1. A reed switch contact, comprising two reed electrodes, a first arc discharge device, and a second arc discharge device; each of said two reed electrodes comprising a first sheet surface, a second sheet surface, a first edge, a second edge, and a contact;

wherein:

at least one of said two reed electrodes is elastic;

said two electrodes are made of conducting material, and each of said two reed electrodes is in a sheet shape;

said first sheet surfaces of said two reed electrodes are faced with each other;

in each of said two reed electrodes:

said first sheet surface and said second sheet surface are opposite to each other;

said first edge and said second edge are disposed between said first sheet surface and said second sheet surface, and are substantially parallel to each other; and

said contact is disposed on said first sheet surface, and said contact extends along a direction that is substantially perpendicular to said first edge and said second edge;

said first edges of said two reed electrodes are adjacent to each other, and said second edges of said two reed electrodes are adjacent to each other;

said contacts of said two reed electrodes are substantially parallel to each other;

there is a first distance between said contacts of said two reed electrodes along a transversal direction that is perpendicular to said contacts of said two reed electrodes;

said first arc discharge device is disposed on said first edge of one of said two reed electrodes and in the vicinity of said contact of said one of said two reed electrodes, and extends toward said first edge of the other of said two reed electrodes;

said second arc discharge device is disposed on said second edge of one of said two reed electrodes and in the vicinity of said contact of said one of said two reed electrodes, and extends toward said second edge of the other of said two reed electrodes;

said first edge and said second edge of each of said two reed electrodes are disposed between said first arc discharge device and said second arc discharge device along a longitudinal direction that is parallel to said contacts of said two reed electrodes;

there is a second distance along the longitudinal direction between said first arc discharge device and said first edge toward which said first arc discharge device extends;

there is the second distance along the longitudinal direction between said second arc discharge device and said second edge toward which said second arc discharge device extends;

when the reed switch contact is in an off state, the first distance is equal to a distance L1, the second distance is equal to a distance L2, and the distance L2 is smaller than the distance L1;

said first arc discharge device and said second arc discharge device are configured to receive an electric arc produced at an on/off moment of the reed switch contact; and

at the on/off moment of the reed switch contact, when the first distance is larger than the second distance, said contacts of said two reed electrodes are not subjected to the electric arc, and said first arc discharge device and said second arc discharge device are subjected to the electric arc.

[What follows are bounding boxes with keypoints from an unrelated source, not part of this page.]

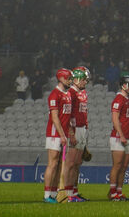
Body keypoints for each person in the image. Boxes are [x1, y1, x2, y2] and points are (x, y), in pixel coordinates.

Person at [43, 68, 75, 204]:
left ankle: (55, 193)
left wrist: (70, 134)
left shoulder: (67, 94)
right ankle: (46, 195)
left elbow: (67, 118)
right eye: (68, 78)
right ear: (61, 79)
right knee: (53, 163)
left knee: (60, 164)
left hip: (63, 134)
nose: (71, 81)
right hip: (54, 134)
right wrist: (62, 135)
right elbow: (55, 118)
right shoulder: (54, 95)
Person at [108, 75, 129, 202]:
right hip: (119, 137)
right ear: (123, 85)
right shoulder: (118, 99)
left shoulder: (128, 99)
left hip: (128, 136)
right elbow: (115, 119)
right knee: (117, 165)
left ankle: (119, 191)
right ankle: (113, 193)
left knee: (124, 166)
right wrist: (122, 135)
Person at [68, 67, 91, 201]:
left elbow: (84, 113)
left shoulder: (83, 93)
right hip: (75, 128)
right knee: (71, 163)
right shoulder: (71, 92)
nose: (85, 82)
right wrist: (71, 132)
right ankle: (68, 192)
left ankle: (74, 191)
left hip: (82, 128)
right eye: (83, 80)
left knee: (77, 163)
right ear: (76, 79)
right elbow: (68, 114)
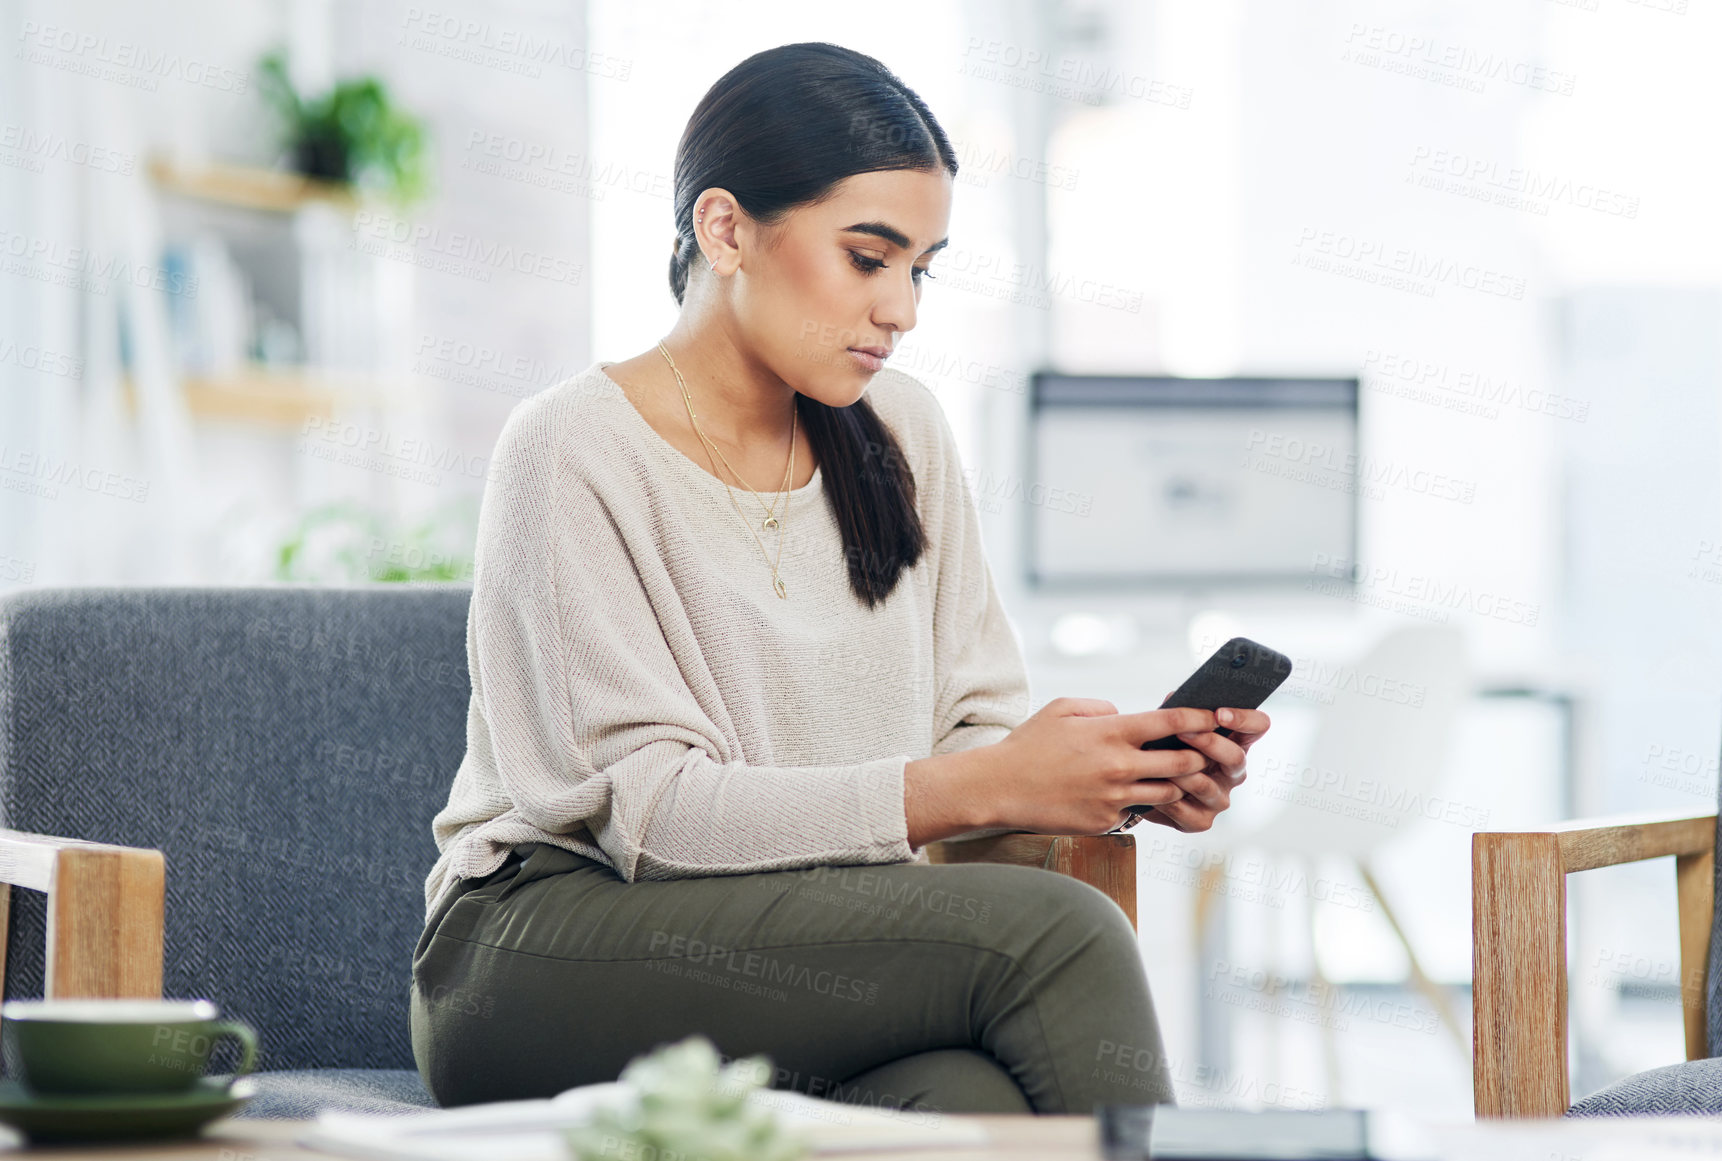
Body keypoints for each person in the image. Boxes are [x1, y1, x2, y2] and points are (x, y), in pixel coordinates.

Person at [410, 41, 1270, 1117]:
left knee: (968, 1102)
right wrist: (993, 782)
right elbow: (654, 820)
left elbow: (973, 743)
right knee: (1060, 935)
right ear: (725, 230)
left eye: (922, 266)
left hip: (796, 944)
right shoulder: (571, 447)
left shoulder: (902, 430)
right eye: (869, 258)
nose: (902, 308)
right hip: (544, 949)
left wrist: (1094, 780)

2. The reed switch contact of claim 1, wherein said first arc discharge device and said first edge toward which said first arc discharge device extends comprise areas that are faced with each other and that are electroplated with an arc resistant layer; and said second arc discharge device and said second edge toward which said second arc discharge device extends comprise areas that are faced with each other and that are electroplated with an arc resistant layer.

3. The reed switch contact of claim 1, wherein the distance L1 and the distance L2 are determined according to relevant working parameters of the reed switch contact comprising a breaking current, a breaking voltage, and a breakdown voltage; determines the breakdown voltage.